Section 3 of the Digital Security Act 2018 states, it is supplementary to existing laws. It made an inclusion of the Right to Information Act 2009 (RTI) through this section. This is positive since the RTI ensures free flow of information. The RTI is an example how the Government prioritized the freedom of thought and expression mentioned in the Constitution. It was enacted with the aim to maintain accountability and transparency in all public, autonomous and statutory organizations. But the aims of the law contradict legislations left by the colonial regime. One of them is the Official Secrets Act 1923.
This draconian law was introduced by the British rulers under a total different political circumstance, namely to protect its rule over India.
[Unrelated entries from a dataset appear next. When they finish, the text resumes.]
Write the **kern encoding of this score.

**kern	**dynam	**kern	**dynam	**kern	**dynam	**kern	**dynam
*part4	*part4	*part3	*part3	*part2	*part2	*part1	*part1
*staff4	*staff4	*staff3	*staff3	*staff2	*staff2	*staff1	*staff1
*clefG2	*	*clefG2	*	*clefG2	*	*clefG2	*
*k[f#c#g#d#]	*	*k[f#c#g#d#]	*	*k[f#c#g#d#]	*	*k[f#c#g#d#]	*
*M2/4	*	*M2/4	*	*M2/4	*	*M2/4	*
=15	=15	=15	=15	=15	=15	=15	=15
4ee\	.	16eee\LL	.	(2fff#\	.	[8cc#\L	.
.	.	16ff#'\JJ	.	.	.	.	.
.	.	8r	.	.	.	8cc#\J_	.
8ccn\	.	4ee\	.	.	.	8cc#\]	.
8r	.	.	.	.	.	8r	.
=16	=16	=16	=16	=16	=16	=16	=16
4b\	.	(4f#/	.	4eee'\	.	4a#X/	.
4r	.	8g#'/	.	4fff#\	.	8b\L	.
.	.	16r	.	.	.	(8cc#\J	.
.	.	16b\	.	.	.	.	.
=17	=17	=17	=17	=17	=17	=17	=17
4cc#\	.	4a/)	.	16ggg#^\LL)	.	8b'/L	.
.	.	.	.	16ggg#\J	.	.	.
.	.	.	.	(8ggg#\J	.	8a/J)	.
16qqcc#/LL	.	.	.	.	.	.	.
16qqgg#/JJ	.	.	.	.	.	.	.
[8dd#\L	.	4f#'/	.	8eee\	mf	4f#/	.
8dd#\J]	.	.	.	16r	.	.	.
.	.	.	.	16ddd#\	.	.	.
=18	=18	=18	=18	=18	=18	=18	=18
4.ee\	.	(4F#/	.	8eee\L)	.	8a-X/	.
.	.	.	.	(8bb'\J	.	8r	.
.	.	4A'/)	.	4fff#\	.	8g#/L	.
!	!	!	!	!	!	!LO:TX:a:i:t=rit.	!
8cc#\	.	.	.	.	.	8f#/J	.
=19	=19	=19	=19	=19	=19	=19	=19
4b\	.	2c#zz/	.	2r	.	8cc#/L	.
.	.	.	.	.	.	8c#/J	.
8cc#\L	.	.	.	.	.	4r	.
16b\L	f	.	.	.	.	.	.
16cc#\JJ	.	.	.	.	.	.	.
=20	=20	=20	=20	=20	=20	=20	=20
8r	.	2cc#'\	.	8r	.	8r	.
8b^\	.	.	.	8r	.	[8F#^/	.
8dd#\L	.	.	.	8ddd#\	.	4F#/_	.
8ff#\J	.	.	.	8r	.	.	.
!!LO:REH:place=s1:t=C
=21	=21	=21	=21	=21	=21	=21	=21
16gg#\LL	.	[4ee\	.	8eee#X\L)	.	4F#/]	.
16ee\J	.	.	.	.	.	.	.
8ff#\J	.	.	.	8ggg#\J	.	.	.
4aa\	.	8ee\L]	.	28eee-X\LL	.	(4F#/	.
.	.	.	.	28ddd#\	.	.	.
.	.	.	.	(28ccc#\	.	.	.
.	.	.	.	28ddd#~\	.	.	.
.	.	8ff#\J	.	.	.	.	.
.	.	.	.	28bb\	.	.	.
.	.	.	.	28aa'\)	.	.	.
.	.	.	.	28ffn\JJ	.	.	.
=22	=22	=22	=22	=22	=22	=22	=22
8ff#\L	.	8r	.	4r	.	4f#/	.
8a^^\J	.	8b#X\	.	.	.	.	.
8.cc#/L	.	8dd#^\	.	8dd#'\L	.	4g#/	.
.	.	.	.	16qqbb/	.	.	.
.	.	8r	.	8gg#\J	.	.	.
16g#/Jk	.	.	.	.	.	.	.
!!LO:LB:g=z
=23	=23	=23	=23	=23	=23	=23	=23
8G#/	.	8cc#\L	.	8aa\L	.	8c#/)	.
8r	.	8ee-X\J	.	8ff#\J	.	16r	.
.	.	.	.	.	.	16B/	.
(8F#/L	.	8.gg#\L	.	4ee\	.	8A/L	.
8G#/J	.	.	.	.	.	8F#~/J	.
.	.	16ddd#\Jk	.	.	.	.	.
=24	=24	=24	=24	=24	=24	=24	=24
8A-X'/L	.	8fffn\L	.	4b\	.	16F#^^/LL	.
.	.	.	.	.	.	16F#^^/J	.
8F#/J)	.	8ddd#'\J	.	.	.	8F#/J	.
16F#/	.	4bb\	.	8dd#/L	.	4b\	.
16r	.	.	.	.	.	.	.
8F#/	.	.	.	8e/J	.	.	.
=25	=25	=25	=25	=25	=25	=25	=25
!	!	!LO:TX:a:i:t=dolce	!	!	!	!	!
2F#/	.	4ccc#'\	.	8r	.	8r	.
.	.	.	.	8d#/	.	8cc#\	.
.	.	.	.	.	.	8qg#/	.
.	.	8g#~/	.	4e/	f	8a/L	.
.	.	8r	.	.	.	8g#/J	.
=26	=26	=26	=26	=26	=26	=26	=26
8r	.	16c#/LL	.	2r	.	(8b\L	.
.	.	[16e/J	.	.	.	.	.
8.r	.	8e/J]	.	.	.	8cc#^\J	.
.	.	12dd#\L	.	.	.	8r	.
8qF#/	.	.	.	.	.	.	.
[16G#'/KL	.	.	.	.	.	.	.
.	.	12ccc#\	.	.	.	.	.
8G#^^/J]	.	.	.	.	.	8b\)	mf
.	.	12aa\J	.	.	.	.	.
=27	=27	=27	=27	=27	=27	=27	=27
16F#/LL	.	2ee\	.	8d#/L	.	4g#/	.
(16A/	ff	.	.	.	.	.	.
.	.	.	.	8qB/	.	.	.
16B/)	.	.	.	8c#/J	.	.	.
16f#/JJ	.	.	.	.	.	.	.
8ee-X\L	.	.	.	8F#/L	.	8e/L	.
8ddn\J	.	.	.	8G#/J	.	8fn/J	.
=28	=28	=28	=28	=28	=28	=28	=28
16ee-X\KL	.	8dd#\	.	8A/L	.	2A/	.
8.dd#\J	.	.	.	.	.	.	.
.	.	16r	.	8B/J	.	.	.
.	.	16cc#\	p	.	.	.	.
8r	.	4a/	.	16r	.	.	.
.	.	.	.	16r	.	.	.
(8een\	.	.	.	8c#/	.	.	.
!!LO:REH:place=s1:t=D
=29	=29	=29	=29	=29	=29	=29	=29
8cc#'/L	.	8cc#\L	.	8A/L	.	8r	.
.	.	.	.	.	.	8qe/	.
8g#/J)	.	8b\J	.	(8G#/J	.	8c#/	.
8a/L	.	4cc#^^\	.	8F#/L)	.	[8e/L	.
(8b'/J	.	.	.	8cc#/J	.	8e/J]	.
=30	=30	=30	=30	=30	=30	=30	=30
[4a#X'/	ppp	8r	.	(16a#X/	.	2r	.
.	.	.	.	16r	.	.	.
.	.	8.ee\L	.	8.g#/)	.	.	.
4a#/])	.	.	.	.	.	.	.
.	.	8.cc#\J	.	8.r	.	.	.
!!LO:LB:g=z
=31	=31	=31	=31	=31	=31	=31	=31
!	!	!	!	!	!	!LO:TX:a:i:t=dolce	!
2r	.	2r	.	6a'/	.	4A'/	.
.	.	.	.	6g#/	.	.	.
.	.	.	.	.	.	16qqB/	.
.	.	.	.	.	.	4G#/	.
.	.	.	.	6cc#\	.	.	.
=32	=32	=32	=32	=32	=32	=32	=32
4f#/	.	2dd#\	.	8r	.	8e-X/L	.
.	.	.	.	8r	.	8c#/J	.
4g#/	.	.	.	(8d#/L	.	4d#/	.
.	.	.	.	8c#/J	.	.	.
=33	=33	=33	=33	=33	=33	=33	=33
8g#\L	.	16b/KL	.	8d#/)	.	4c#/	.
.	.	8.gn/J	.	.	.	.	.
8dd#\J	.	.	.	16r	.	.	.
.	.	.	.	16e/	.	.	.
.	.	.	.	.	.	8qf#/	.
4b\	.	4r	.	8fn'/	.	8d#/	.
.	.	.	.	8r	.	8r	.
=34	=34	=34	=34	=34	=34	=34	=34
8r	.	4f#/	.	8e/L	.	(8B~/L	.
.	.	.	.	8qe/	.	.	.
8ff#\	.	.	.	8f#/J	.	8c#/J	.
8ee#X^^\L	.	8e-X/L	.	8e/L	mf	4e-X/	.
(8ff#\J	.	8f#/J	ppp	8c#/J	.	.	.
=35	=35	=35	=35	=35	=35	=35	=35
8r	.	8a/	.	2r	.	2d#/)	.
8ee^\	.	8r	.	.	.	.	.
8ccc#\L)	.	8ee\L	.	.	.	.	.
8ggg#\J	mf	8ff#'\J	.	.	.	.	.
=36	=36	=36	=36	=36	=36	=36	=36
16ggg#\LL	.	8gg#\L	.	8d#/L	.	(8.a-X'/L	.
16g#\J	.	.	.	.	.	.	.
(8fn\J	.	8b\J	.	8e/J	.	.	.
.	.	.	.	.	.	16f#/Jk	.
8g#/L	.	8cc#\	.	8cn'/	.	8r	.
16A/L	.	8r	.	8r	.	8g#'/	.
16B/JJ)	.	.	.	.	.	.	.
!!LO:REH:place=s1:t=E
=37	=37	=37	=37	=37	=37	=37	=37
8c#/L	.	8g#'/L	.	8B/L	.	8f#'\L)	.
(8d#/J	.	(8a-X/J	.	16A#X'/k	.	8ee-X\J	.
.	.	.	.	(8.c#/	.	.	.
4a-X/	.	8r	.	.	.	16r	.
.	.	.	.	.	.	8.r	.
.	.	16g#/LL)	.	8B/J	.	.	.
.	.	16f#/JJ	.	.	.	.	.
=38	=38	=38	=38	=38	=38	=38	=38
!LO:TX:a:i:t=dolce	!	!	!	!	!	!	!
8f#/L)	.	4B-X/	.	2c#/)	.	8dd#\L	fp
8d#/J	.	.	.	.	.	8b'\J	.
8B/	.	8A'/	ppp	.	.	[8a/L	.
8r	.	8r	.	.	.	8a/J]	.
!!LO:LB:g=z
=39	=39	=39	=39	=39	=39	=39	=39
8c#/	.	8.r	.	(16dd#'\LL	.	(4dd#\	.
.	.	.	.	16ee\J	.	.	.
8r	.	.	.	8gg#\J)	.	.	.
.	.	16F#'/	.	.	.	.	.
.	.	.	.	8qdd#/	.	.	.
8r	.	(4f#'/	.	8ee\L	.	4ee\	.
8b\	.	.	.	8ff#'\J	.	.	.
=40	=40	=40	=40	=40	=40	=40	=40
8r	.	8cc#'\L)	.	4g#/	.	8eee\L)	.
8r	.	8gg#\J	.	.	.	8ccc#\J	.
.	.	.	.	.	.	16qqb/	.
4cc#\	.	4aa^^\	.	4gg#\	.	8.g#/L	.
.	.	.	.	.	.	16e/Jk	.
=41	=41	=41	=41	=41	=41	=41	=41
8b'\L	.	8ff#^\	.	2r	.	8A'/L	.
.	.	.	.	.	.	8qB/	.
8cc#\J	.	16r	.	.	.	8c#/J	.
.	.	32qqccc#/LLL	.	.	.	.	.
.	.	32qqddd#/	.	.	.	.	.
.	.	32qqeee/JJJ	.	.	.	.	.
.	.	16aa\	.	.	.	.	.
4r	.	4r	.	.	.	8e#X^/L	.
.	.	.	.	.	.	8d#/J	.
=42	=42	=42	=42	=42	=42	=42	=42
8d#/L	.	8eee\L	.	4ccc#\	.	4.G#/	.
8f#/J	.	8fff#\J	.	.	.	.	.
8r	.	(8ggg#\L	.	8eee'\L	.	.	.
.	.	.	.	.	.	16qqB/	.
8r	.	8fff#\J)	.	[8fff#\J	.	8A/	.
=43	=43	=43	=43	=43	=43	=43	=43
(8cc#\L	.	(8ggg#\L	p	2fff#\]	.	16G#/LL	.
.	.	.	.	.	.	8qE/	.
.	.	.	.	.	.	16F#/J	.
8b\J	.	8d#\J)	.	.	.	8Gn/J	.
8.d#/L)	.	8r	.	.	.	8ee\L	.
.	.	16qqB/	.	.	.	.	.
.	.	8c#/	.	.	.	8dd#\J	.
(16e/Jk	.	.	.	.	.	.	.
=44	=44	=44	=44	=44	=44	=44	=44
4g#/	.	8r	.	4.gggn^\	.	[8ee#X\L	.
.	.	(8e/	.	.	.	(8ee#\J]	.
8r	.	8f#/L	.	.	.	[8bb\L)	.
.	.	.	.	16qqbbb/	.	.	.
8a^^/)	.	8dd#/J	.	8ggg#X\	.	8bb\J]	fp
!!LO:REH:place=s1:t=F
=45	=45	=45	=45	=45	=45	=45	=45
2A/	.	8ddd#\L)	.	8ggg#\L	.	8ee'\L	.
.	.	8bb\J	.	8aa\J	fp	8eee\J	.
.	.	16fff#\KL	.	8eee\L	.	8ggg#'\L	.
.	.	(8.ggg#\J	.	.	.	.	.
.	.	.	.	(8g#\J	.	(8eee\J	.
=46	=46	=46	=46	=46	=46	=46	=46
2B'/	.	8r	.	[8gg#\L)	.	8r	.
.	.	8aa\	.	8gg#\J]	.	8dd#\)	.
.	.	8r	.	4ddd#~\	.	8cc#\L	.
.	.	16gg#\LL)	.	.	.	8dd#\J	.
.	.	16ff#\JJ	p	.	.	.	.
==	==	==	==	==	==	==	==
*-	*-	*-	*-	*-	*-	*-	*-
It attends to primarily cases of espionage, for example, making sketches, plans or models and circulating it to the enemy, directly or indirectly that might hamper the sovereignty of the country. This culture of secrecy is still rampant among bureaucrats of the sub continent. Human Rights activists and pressure groups in Bangladesh even called to scrap this black law while the RTI was being enacted.
However, The RTI’s “right of the citizen to know” overlaps with OSA’s “right to secrecy”.
Surprisingly, the Digital Security Act hosts an unsettling rendezvous of both the laws in conflict. An amendment of Section 32 of its Bill suggests that a person will face the punishment if he or she commits a crime mentioned in the Official Secrets Act of 1923 through computer, digital device, computer network, digital network or any other digital media or help someone else commit such crime. Under Section 32, any act of entering illegally into a government, semi-government or autonomous organization and secretly recording information and data through any electronic device will be considered as ‘spying’ and carries a maximum sentence of 14 years or Tk 2.5 million in fines, or both. The amendment was approved by a voice vote and the OSA was reincarnated. But the question still remains, isn’t the new Act creating a contradiction within itself?
The Digital Security Act 2018 has undergone numerous amendments and propositions with a view to tackle one of the major problems of the 21st Century, cybercrime. But along with this change, it leaves certain areas vague which are prone to be misused. However one cannot completely disregard the possibility of espionage through online publication. The Act tried to shed light on this activity but with an old fashioned torch. While it is praiseworthy to incorporate the RTI, it is equally surprising to give OSA such unwanted attention. The existence of OSA 1923 in such an updated Act of 2018 is deemed misfit.
The Digital Security Act itself can function solely on its own provisions regarding the offences. There is right to information but one should not take this right for granted. It is on the journalists and media to be careful about the information they handle. Online activists, bloggers and even casual users must be aware of what they publish. Lastly, the culture of secrecy among policy makers must be sidelined by the free flow of information on demand, especially in an era when citizen journalism is on the rise.